To detect interest points, we follow the algorithm of Harris corner detector.
  1. Compute image derivative Ix,Iy by using imgradientxy() function.
  2. Use Gaussian filter to get g(Ix^2), g(Iy^2) and g(IxIy)
  3. Calculate cornerness scores(har) for each image window by using g(Ix^2)g(Iy^2)-[g(IxIy)]^2-α[g(Ix^2)+g(Iy^2)]^2.
  4. Threshold the value computed in above step.
  5. Perform non-maximum suppression.
            Basically after calculating cornerness scores, I run through each point in the image to check if har value for that point is greater than threshold value, if point is not at the image boundary and if har value is the local maximum. If all three requirements are satisfied, I then add this point to x, y vectors.
            In step 3, I set the α value to 0.04 because I noticed that other α values tend to cause lower accuracy. When α=0.04, accuracy=92%, but when α=0.05, accuracy drops to 88%.
            In step 4, I set threshold value to 0.01. Higher threshold value gets fewer interest points and lower threshold value gets more interest points. In my implementation when threshold value equals to 0.01, reasonable amount of interest points are produced and matching accuracy is high.
            In step 5, I used colfilt function to run a max() operator on each sliding window.
 

Adaptive non-maximum suppression(ANMS)

Without using ANMS, interest points are denser at the regions with higher contrast. Using ANMS could make interest points distribute more evenly in the image. But in my final implementation, I didn't use ANMS because it didn't increase my accuracy but actually drops my accuracy to about 62%.

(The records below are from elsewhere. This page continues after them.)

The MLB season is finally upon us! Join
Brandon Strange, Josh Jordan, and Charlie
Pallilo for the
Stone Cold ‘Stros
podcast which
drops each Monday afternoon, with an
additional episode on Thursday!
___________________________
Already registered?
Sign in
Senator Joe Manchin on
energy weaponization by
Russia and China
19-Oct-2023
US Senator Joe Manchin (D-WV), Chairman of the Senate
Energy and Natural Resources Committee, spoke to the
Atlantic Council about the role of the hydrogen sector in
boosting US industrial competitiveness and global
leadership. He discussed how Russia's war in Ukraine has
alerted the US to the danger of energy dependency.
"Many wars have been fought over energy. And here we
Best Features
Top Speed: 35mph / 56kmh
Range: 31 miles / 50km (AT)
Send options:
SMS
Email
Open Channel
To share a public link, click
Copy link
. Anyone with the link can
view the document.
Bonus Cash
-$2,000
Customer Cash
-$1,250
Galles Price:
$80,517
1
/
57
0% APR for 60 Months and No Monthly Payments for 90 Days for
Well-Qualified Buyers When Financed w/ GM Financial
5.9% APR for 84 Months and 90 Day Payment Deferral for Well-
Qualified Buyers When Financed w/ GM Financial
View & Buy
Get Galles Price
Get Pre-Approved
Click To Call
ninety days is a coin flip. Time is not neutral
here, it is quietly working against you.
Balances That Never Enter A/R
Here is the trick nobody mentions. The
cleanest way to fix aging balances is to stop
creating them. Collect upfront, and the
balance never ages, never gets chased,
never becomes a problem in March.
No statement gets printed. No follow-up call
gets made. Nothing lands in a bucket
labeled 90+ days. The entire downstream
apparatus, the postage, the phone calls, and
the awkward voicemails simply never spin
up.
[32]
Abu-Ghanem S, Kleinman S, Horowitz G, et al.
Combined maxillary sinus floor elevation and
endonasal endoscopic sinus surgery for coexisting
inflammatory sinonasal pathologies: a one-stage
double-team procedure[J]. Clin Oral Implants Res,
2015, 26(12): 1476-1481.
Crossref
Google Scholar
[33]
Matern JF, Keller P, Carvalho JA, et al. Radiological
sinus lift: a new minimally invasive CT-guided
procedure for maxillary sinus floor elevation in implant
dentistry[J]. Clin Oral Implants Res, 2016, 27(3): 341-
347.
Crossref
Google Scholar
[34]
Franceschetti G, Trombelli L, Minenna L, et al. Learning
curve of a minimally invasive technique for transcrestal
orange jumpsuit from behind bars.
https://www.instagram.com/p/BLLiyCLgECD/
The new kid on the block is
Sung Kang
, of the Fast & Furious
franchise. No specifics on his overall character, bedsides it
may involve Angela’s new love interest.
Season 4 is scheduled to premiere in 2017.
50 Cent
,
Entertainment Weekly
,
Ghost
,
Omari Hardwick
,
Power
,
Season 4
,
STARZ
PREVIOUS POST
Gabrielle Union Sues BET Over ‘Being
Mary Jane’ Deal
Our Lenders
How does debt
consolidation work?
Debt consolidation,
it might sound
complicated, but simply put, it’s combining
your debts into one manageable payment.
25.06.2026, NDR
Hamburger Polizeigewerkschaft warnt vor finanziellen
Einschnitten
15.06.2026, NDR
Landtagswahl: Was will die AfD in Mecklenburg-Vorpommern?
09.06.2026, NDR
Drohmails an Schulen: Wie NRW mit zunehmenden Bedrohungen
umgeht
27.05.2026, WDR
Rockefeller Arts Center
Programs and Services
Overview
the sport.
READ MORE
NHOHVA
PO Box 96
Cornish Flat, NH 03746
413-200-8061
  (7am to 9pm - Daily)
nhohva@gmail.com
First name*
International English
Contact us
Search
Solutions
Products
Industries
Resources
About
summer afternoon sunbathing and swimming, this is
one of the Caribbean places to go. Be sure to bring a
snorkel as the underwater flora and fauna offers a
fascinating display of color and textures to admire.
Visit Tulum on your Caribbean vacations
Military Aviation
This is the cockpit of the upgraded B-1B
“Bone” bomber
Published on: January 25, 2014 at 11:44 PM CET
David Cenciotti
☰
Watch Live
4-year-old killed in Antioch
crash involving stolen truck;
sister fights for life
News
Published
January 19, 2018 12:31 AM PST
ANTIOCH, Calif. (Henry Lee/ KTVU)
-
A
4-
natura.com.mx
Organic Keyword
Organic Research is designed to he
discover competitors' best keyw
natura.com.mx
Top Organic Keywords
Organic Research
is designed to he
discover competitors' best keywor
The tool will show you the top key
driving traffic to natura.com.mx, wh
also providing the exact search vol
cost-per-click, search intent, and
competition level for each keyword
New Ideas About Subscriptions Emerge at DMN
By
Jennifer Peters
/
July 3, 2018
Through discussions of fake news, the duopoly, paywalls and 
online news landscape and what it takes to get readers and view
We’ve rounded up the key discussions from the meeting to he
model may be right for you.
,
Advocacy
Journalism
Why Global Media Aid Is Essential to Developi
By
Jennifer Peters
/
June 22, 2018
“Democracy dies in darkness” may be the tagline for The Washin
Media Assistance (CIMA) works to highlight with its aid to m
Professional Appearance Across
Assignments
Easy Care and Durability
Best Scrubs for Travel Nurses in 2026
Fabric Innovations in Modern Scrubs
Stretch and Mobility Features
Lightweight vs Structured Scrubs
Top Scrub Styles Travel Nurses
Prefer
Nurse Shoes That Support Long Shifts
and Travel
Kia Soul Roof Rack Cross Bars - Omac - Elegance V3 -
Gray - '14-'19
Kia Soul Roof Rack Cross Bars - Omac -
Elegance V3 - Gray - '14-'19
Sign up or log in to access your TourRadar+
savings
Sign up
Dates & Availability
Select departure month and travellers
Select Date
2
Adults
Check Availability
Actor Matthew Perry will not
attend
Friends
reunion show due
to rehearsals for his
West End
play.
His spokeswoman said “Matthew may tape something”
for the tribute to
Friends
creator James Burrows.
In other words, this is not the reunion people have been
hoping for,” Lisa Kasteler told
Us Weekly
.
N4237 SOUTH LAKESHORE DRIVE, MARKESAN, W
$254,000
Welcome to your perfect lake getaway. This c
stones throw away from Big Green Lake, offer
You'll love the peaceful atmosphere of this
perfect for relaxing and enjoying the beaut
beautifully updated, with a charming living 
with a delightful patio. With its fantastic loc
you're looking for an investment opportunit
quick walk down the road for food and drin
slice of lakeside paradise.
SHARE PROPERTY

Below are the results for two non-maximum suppression ways, image on the right uses ANMS.       
 

Build local feature descriptor

            I implemented a SIFT-like local feature descriptor in this project. I first blurred the image with Gaussian filter to reduce the effect of noise. I then looped through each interest point, get neighbourhood of size 16*16 around that point. Then I divided that area to 16 cells each is a 4*4 array. I built the orientation histogram which contains 8 bins (0,pi/4,2pi/4,3pi/4, pi,5pi/4,6pi/4,7pi/4) for each 4*4 array. So every point has a histogram of total 128 dimensions.
            To decide which bin should the pixel vote to, I calculate the angle of that pixel first and choose the closest bin to it.
            After getting the descriptor for a point, I normalized that descriptor to unit length. And raise each element of the feature vector to power 0.6 to increase accuracy.
            In my implementation, I set the feature width to be 16 because with larger feature width, accuracy seems to drop. For example, when I set feature width to 32, accuracy is only 84%.
            By using SIFT instead of normalized patch, my accuracy increased from 36% to 72%. (Test with cheat_interest_point())
 

Match local features

To match local features, I used pdist2() function to get 2 nearest points in feature2 for every point in feature1. I then calculated the nearest neighbour ratio. Lower ratio indicates that this match is more likely to be ture. Since we only need 100 most confident matches, I sorted the confidence vector, which is obtained by 1/ratio, in descend order and get the top 100 results.
 
 

Results in a table

Notre Dame with 92% accuracy.

Mount Rushmore with 97% accuracy.

Episcopal Gaudi with 3% accuracy. Since I didn't implement detecting keypoints at multiple scale level, the matching performs really bad on images with different scale.